Romanticism: Revolutionary Writing from Blake to Shelley

Module code: EN3020

Have you ever wondered what it would be like to live, read and write during a period of war, revolution and dynamic social change? If so, this is the module for you. The literature of the Romantic period spans the outbreak of the French Revolution in 1789 to the unsettled aftermath of the world-wide war against revolutionary and Napoleonic France. Meaning ‘wild’ and ‘irregular’, as well as ‘fanciful’ and ‘idealistic’, Romanticism engages with a range of progressive social causes, including the anti-slavery movement, universal suffrage, environmentalism and feminism. 

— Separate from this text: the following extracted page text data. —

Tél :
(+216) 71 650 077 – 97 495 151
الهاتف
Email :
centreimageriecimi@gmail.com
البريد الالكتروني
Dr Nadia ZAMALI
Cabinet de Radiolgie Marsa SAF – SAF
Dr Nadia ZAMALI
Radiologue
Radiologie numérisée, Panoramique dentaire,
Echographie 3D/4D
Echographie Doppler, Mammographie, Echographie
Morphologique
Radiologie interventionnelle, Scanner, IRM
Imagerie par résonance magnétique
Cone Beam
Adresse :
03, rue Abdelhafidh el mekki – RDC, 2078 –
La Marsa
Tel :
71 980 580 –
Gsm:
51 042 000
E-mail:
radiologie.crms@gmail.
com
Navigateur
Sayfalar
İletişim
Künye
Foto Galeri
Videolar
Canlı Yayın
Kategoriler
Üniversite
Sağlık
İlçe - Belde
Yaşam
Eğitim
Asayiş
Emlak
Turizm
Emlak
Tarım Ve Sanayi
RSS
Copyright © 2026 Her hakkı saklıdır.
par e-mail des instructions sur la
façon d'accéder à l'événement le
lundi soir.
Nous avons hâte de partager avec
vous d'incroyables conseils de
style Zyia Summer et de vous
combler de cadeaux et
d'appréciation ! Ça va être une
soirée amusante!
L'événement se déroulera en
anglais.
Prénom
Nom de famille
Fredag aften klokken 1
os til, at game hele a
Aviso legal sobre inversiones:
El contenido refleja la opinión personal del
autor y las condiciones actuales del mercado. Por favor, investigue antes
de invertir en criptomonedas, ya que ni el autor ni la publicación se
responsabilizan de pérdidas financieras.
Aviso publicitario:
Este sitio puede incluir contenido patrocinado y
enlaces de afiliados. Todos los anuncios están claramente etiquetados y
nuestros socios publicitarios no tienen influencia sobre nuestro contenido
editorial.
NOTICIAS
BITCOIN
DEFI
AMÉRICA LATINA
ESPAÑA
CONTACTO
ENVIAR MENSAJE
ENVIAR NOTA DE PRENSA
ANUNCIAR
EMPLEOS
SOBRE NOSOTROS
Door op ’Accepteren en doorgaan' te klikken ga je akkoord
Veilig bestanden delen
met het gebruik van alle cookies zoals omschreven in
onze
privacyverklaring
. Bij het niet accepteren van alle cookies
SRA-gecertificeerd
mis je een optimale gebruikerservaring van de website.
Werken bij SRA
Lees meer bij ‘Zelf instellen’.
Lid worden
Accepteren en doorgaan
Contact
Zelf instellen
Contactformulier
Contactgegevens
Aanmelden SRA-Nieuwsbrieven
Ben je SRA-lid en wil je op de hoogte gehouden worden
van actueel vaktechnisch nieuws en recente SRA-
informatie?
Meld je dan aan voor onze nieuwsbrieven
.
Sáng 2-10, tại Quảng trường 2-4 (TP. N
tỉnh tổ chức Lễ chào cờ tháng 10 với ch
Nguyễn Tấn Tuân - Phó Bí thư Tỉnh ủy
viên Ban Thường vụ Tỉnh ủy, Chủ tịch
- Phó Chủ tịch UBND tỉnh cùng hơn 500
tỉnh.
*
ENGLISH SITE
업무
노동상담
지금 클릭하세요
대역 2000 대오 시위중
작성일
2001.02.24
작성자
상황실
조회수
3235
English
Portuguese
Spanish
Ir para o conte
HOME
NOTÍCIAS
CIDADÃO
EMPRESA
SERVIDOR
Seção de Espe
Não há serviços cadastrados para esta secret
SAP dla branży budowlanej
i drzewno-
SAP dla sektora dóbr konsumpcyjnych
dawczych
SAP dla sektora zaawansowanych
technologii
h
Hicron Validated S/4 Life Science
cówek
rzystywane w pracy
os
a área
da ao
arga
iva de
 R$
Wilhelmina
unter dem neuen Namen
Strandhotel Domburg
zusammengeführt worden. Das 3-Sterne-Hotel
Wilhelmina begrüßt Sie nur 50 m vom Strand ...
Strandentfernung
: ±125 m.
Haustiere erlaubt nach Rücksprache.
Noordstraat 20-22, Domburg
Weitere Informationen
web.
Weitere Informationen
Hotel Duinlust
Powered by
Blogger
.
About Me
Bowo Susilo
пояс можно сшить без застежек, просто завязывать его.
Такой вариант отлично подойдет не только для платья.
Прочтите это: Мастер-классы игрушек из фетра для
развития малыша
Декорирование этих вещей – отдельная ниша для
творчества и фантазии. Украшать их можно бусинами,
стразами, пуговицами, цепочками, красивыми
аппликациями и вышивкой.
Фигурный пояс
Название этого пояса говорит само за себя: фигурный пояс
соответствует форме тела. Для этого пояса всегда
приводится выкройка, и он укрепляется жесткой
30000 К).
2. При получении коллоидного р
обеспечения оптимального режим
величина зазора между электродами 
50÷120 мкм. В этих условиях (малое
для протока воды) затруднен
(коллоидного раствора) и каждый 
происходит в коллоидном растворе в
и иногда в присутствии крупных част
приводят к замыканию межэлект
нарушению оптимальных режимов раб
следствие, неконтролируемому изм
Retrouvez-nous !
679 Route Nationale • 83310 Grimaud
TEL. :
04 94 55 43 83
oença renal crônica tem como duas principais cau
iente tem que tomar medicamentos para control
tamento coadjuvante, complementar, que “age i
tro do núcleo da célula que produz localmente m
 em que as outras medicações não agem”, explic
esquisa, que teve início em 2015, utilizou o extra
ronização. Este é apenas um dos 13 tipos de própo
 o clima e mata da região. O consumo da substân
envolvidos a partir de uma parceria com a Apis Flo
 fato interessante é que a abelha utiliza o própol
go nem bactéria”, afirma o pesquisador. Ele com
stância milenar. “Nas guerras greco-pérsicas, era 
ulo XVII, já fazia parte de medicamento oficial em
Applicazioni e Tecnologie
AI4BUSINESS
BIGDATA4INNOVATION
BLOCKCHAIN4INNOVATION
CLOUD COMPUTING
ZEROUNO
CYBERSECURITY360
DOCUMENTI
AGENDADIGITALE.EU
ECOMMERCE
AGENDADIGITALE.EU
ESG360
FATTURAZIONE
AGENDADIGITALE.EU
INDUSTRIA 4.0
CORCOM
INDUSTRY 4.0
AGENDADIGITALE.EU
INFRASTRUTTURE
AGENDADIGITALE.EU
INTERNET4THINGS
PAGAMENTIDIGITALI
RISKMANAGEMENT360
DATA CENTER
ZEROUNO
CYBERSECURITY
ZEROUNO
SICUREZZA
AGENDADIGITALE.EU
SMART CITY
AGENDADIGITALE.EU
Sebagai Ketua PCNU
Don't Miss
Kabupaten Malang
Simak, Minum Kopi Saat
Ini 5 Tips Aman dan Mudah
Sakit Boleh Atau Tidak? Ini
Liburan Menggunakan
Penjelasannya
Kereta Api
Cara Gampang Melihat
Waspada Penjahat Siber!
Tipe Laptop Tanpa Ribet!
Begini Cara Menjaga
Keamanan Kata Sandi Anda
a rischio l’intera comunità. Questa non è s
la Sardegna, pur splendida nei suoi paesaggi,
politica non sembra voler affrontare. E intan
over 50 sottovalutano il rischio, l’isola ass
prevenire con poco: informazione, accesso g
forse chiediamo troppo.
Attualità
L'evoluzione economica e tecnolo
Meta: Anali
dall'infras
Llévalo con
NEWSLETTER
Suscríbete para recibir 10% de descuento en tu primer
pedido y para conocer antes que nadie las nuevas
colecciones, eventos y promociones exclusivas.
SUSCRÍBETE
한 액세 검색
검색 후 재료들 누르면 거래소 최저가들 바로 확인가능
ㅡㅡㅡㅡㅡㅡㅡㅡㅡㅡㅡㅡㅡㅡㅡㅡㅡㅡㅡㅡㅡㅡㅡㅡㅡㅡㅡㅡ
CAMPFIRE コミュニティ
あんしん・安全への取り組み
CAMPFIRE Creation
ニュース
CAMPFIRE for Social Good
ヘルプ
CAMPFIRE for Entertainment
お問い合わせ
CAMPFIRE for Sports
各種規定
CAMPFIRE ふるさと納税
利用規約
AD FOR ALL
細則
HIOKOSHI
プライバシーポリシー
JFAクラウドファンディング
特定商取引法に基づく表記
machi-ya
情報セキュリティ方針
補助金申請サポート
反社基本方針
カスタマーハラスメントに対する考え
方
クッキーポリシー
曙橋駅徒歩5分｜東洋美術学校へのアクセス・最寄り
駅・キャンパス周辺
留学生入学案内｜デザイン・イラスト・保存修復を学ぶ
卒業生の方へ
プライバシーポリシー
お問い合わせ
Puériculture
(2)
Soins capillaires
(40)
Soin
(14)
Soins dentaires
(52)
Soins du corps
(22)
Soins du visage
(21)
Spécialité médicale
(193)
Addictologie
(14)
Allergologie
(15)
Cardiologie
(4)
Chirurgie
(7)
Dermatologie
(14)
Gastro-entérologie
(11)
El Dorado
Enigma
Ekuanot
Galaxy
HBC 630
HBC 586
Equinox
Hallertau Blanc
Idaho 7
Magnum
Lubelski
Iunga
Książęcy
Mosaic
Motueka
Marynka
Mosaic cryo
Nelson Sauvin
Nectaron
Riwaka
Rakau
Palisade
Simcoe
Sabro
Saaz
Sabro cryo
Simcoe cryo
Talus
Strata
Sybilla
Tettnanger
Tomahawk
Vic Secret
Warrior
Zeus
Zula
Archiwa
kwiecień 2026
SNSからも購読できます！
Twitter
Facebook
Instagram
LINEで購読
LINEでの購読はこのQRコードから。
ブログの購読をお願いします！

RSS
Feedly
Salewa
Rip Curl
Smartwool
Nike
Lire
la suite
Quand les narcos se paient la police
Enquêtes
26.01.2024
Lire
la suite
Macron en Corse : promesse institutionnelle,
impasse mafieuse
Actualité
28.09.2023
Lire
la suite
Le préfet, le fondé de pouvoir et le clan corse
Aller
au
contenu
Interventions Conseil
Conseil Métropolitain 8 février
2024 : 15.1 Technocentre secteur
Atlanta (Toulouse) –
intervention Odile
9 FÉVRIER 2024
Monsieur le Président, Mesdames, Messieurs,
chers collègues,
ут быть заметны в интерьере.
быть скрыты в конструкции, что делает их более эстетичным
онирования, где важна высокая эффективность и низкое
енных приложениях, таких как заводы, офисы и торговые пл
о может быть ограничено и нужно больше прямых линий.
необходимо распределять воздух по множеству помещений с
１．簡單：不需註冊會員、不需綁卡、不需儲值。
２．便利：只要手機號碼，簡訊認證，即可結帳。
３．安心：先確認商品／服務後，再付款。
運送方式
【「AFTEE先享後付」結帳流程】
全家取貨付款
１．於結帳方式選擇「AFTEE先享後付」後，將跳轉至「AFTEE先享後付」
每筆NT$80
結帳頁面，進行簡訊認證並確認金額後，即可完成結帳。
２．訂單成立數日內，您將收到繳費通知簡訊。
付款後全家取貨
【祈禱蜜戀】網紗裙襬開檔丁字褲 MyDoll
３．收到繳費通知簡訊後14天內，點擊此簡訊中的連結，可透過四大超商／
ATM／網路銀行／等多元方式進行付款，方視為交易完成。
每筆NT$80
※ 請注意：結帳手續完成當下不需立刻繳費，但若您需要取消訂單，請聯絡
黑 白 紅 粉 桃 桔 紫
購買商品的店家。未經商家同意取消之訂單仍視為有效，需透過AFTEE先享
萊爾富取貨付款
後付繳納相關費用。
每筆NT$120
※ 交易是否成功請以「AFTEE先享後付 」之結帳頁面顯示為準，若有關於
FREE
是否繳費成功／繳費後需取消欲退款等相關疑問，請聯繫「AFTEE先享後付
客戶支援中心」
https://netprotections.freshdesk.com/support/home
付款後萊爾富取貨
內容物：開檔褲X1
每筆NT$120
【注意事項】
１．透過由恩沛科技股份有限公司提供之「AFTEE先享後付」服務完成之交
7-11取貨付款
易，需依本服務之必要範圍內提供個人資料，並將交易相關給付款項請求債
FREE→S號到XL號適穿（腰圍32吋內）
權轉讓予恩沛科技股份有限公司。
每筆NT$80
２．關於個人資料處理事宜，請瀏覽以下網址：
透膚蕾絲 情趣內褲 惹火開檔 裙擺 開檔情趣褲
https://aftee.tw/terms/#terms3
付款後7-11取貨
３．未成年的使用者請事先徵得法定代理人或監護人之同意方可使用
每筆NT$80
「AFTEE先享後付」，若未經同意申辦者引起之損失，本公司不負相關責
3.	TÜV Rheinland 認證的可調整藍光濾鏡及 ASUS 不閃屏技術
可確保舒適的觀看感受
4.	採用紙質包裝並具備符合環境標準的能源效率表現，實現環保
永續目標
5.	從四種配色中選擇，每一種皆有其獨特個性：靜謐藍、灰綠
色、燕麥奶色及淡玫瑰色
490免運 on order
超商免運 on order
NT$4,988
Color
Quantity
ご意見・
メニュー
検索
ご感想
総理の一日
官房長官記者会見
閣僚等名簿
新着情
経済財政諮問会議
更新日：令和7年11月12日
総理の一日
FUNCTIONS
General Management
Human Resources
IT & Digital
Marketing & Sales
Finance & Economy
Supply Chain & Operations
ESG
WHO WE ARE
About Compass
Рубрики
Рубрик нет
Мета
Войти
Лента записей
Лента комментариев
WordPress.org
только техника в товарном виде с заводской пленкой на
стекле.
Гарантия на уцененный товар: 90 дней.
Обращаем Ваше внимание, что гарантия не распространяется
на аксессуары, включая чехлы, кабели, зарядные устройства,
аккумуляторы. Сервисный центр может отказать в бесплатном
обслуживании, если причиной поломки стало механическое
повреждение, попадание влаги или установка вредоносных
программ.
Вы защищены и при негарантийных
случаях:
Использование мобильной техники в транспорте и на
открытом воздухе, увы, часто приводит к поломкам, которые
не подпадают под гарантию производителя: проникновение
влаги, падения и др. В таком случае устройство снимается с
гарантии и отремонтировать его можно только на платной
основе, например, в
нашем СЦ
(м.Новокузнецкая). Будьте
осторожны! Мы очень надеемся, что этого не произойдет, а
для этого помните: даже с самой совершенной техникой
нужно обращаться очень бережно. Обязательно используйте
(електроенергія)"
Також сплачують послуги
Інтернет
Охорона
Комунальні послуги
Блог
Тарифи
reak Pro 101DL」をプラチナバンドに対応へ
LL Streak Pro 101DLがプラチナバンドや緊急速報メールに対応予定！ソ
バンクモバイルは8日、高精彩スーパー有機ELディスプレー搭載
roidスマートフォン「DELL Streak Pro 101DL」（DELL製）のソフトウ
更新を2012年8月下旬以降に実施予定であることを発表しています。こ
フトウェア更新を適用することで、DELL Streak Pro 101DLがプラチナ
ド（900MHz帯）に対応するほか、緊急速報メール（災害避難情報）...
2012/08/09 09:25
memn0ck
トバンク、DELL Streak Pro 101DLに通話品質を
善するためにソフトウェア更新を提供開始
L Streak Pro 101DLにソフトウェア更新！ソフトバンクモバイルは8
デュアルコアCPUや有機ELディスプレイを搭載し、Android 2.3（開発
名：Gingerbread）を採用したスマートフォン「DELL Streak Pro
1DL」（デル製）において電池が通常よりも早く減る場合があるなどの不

Its formal range is no less diverse, encompassing the bold, visual and verbal experimentation of Blake’s Songs of Innocence (1789) and Songs of Experience (1794) to the radical challenge of Wordsworth and Coleridge’s Lyrical Ballads (1798) and the innovative ‘second generation’ poetics of P.B. Shelley, Keats and Byron, or again, from Wollstonecraft’s early feminist fictions to Austen’s sophisticated querying of the relations between gender, love and marriage in Pride and Prejudice (1813), and the unnerving assault on science, class and male privilege in Mary Shelley’s Frankenstein (1818).